Действуя в рамках системы, субкультура русских европейцев являлась в то же время оппозиционным, антисистемным элементом. Со временем и сам традиционный порядок приобретал новые качества. После отмены крепостного права процесс изменений стал необратимым. Обустраиваясь на новых началах, страна добилась невиданных успехов. Но когда к грузу старых и новых проблем добавилась мировая война, не выдержала – рухнула.
Типологически сходным образом преображался послесталинский СССР. В нем тоже сложился «внутренний Запад» – из таких вызовов, как НТР, глобализация, разрядка, послевоенная гуманизация и социализация (в смысле: «больше социализма») Европы. Конечно, «советский Запад» мыслил «освобождение» как торжество потребительской свободы, был гораздо менее просвещенным и неизмеримо более конформным, чем исторический предшественник, но представители этого внутреннего Запада «работали» на открытие страны, ее синхронизацию с мировыми ритмами.
Итак, тип свободного человека не случаен и для нашего, по преимуществу несвободного общества. Он создан властью для контактов с внешним (а именно западным) миром – чтобы осовременивать свой, русский. Поэтому его западничество (и вольнодумство или, по-русски, инакомыслие, и антисистемность) – не случайность, а результат истории, своеобразия русского развития. Свободный русский человек постоянно ищет в несвободном обществе свое место. И в этом его историческое право. Но на каждом очередном переломе от свободы – к несвободе этот поиск становится небезопасным и даже трагическим.
В начале 2010-х поиск обрел форму, для нас неожиданную и странную. Болотная – это тоже реакция на перестроечное время, но реакция положительная. Болотная – бунт человека, осознавшего себя свободным, а общество, в котором он живет, несвободным. Это выступление по сути своей антисистемное: за свободу и западничество как русскую традицию. Не случайно националистический консенсус «верхов» и масс образца 2014 года является в основе своей антимайданным и антиболотным.

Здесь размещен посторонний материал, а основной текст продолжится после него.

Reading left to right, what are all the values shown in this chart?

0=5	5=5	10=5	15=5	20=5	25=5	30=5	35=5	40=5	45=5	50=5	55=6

Внутренний выбор в пользу несвободы получил и внешнее оформление. Россия закрывается. Мы (как сообщество) отказываемся от решения тех проблем, с которыми был связан очередной выход в мир. Изоляция – это капитуляция, признание своей несовместимости с современностью. Поэтому мы сейчас так заняты кем и чем угодно, зациклены на других (соседях, плохих и хороших, бывших друзьях, исторических врагах) и совершенно забыли о себе, о своем настоящем. Потому и внешний мир воспринимаем как чужой и враждебный. Милитаризация/мобилизация (в тех или иных формах) – необходимое условие для реанимации «порядка несвободы». Он наиболее эффективен именно в ситуации чрезвычайщины.
* * *
Курс России на несвободу/изоляцию грозит тем, что страна может оказаться на каких-то уж совсем последних рубежах. Отрезвляющий инстинкт выживания рано или поздно вернет нас из миражей прошлого в настоящее, из изоляции – в мир, в современность. Но какой ценой будет оплачен такой поворот?